→ THE TASK
Whatever the records say, repeat them exactly as given.

→ SOURCE DATA

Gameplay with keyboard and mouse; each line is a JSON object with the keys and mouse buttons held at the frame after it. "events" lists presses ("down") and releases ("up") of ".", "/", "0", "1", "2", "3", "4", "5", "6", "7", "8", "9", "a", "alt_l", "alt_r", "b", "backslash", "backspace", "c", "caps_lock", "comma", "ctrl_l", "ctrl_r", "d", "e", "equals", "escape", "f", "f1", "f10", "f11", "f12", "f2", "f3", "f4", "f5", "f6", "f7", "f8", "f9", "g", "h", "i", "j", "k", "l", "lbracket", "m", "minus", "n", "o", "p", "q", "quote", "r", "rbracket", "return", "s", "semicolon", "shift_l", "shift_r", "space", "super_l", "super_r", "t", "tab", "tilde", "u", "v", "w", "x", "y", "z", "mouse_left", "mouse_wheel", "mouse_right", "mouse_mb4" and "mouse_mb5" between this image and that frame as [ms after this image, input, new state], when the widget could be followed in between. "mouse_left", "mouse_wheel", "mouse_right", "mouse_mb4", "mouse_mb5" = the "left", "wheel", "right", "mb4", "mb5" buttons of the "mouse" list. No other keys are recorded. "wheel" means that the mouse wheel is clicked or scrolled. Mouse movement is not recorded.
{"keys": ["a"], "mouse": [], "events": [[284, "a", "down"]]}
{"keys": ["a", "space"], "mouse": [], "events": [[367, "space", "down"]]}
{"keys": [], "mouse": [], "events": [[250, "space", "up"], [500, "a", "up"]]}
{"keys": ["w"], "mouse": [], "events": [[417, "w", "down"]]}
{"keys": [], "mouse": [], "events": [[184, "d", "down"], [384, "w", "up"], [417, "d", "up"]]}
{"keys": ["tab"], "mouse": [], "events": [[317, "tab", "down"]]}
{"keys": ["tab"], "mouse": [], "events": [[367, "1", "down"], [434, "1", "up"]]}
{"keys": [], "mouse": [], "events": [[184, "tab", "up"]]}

→ TASK SOLUTION
Gameplay with keyboard and mouse; each line is a JSON object with the keys and mouse buttons held at the frame after it. "events" lists presses ("down") and releases ("up") of ".", "/", "0", "1", "2", "3", "4", "5", "6", "7", "8", "9", "a", "alt_l", "alt_r", "b", "backslash", "backspace", "c", "caps_lock", "comma", "ctrl_l", "ctrl_r", "d", "e", "equals", "escape", "f", "f1", "f10", "f11", "f12", "f2", "f3", "f4", "f5", "f6", "f7", "f8", "f9", "g", "h", "i", "j", "k", "l", "lbracket", "m", "minus", "n", "o", "p", "q", "quote", "r", "rbracket", "return", "s", "semicolon", "shift_l", "shift_r", "space", "super_l", "super_r", "t", "tab", "tilde", "u", "v", "w", "x", "y", "z", "mouse_left", "mouse_wheel", "mouse_right", "mouse_mb4" and "mouse_mb5" between this image and that frame as [ms after this image, input, new state], when the widget could be followed in between. "mouse_left", "mouse_wheel", "mouse_right", "mouse_mb4", "mouse_mb5" = the "left", "wheel", "right", "mb4", "mb5" buttons of the "mouse" list. No other keys are recorded. "wheel" means that the mouse wheel is clicked or scrolled. Mouse movement is not recorded.
{"keys": ["a"], "mouse": [], "events": [[284, "a", "down"]]}
{"keys": ["a", "space"], "mouse": [], "events": [[367, "space", "down"]]}
{"keys": [], "mouse": [], "events": [[250, "space", "up"], [500, "a", "up"]]}
{"keys": ["w"], "mouse": [], "events": [[417, "w", "down"]]}
{"keys": [], "mouse": [], "events": [[184, "d", "down"], [384, "w", "up"], [417, "d", "up"]]}
{"keys": ["tab"], "mouse": [], "events": [[317, "tab", "down"]]}
{"keys": ["tab"], "mouse": [], "events": [[367, "1", "down"], [434, "1", "up"]]}
{"keys": [], "mouse": [], "events": [[184, "tab", "up"]]}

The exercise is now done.